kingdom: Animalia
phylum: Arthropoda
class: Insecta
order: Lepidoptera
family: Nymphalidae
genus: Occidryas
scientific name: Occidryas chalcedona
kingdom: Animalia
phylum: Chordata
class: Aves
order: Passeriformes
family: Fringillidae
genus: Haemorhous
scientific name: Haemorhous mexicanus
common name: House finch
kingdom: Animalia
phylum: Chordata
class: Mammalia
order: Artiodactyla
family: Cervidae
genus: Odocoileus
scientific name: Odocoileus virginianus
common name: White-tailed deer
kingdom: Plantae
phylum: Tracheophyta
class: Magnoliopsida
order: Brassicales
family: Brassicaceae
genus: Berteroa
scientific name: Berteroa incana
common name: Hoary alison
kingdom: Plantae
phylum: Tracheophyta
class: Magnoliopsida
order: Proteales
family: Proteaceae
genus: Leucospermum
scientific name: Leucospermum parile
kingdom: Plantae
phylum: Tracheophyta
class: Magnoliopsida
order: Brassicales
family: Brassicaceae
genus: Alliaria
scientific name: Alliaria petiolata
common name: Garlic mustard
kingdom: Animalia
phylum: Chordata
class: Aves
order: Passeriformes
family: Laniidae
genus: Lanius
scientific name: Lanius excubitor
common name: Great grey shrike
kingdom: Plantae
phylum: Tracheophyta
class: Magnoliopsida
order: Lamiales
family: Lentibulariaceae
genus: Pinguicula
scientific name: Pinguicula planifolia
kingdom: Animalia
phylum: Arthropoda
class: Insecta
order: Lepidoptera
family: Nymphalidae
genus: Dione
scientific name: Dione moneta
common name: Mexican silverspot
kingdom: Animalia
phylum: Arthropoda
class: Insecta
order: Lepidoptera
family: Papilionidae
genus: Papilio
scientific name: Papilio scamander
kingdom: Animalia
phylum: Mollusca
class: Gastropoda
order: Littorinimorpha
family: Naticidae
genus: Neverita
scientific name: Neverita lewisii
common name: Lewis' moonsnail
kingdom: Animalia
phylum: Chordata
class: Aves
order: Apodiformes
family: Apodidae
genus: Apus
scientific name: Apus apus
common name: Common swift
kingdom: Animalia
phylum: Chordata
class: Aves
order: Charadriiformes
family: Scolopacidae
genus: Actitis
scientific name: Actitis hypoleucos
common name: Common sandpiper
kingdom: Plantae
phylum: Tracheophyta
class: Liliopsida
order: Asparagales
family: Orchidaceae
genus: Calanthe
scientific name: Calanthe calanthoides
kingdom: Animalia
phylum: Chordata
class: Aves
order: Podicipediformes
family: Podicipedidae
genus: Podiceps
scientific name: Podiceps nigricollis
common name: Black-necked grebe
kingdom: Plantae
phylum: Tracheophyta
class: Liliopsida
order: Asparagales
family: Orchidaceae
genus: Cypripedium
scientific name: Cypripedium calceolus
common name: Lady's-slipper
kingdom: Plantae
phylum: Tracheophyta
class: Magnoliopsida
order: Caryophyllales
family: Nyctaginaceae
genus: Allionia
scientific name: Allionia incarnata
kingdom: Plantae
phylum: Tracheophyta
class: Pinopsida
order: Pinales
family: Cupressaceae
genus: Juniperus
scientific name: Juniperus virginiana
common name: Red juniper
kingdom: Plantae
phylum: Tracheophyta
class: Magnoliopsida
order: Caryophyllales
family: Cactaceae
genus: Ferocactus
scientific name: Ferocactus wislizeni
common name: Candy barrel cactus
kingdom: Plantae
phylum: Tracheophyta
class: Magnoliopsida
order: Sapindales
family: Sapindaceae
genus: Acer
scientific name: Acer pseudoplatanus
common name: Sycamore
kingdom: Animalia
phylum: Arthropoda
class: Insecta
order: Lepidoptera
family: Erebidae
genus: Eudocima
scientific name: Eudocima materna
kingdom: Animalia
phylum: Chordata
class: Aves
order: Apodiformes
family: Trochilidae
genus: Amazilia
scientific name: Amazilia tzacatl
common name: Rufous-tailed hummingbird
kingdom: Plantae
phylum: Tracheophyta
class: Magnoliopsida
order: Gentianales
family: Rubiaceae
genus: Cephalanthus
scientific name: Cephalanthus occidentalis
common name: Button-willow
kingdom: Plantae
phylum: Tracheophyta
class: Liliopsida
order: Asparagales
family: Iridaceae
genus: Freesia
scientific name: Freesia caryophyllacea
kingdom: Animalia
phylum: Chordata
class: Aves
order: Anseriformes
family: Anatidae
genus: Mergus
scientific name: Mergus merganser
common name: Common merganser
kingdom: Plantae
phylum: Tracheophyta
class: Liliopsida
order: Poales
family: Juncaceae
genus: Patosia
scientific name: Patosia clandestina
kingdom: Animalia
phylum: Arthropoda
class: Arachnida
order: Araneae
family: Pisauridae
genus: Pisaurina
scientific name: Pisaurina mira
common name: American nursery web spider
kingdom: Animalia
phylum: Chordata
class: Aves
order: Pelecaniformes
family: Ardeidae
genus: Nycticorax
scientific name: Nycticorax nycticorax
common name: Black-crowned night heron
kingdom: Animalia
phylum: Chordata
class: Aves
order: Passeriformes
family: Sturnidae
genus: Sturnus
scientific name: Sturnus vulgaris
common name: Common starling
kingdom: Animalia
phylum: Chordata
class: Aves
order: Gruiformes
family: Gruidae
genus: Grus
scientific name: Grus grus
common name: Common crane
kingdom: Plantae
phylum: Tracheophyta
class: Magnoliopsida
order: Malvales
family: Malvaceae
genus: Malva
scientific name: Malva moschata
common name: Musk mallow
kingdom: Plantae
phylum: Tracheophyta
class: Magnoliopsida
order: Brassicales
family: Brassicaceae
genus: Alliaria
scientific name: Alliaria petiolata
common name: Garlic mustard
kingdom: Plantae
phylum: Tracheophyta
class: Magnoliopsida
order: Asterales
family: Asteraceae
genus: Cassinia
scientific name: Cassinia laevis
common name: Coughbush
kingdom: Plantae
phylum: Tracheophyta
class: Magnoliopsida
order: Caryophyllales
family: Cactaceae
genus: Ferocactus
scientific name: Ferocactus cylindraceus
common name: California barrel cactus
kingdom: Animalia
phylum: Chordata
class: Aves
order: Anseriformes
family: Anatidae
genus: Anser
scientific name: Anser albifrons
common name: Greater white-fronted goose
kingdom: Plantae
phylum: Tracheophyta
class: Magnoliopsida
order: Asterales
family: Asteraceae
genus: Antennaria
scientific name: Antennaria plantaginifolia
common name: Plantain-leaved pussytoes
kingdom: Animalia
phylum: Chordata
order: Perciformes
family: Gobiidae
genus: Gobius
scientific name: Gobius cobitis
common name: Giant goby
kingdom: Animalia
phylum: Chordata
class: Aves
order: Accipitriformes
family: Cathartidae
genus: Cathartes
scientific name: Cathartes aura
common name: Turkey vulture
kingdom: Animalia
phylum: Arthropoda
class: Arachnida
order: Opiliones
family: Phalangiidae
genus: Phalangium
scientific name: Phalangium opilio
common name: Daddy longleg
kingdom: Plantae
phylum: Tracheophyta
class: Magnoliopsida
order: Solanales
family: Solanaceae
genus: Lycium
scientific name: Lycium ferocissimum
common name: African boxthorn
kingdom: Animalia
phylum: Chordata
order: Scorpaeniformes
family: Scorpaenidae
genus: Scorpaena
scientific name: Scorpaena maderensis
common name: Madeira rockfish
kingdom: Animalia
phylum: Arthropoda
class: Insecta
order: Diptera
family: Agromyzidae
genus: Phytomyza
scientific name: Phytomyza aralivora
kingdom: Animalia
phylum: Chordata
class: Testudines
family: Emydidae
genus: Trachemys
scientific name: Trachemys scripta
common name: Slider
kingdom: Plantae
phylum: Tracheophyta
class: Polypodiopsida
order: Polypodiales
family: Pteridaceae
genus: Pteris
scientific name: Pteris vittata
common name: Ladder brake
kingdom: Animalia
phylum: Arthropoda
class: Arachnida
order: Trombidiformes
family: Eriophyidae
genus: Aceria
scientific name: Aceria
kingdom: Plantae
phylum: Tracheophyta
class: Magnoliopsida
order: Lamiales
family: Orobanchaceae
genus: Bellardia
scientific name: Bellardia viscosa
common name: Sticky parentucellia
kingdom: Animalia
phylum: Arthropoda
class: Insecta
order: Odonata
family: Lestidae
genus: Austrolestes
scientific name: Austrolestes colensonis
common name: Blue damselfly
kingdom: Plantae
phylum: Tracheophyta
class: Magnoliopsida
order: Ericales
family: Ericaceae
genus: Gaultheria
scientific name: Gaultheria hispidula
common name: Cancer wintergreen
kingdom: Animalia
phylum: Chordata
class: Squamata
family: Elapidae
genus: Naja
◇ ◇ ◇ ◇
Stated task: Copy out the lines of the material above, from the line containing "family: Solanaceae" through the last line, inclusive, with no changes.

Expected answer:
family: Solanaceae
genus: Lycium
scientific name: Lycium ferocissimum
common name: African boxthorn
kingdom: Animalia
phylum: Chordata
order: Scorpaeniformes
family: Scorpaenidae
genus: Scorpaena
scientific name: Scorpaena maderensis
common name: Madeira rockfish
kingdom: Animalia
phylum: Arthropoda
class: Insecta
order: Diptera
family: Agromyzidae
genus: Phytomyza
scientific name: Phytomyza aralivora
kingdom: Animalia
phylum: Chordata
class: Testudines
family: Emydidae
genus: Trachemys
scientific name: Trachemys scripta
common name: Slider
kingdom: Plantae
phylum: Tracheophyta
class: Polypodiopsida
order: Polypodiales
family: Pteridaceae
genus: Pteris
scientific name: Pteris vittata
common name: Ladder brake
kingdom: Animalia
phylum: Arthropoda
class: Arachnida
order: Trombidiformes
family: Eriophyidae
genus: Aceria
scientific name: Aceria
kingdom: Plantae
phylum: Tracheophyta
class: Magnoliopsida
order: Lamiales
family: Orobanchaceae
genus: Bellardia
scientific name: Bellardia viscosa
common name: Sticky parentucellia
kingdom: Animalia
phylum: Arthropoda
class: Insecta
order: Odonata
family: Lestidae
genus: Austrolestes
scientific name: Austrolestes colensonis
common name: Blue damselfly
kingdom: Plantae
phylum: Tracheophyta
class: Magnoliopsida
order: Ericales
family: Ericaceae
genus: Gaultheria
scientific name: Gaultheria hispidula
common name: Cancer wintergreen
kingdom: Animalia
phylum: Chordata
class: Squamata
family: Elapidae
genus: Naja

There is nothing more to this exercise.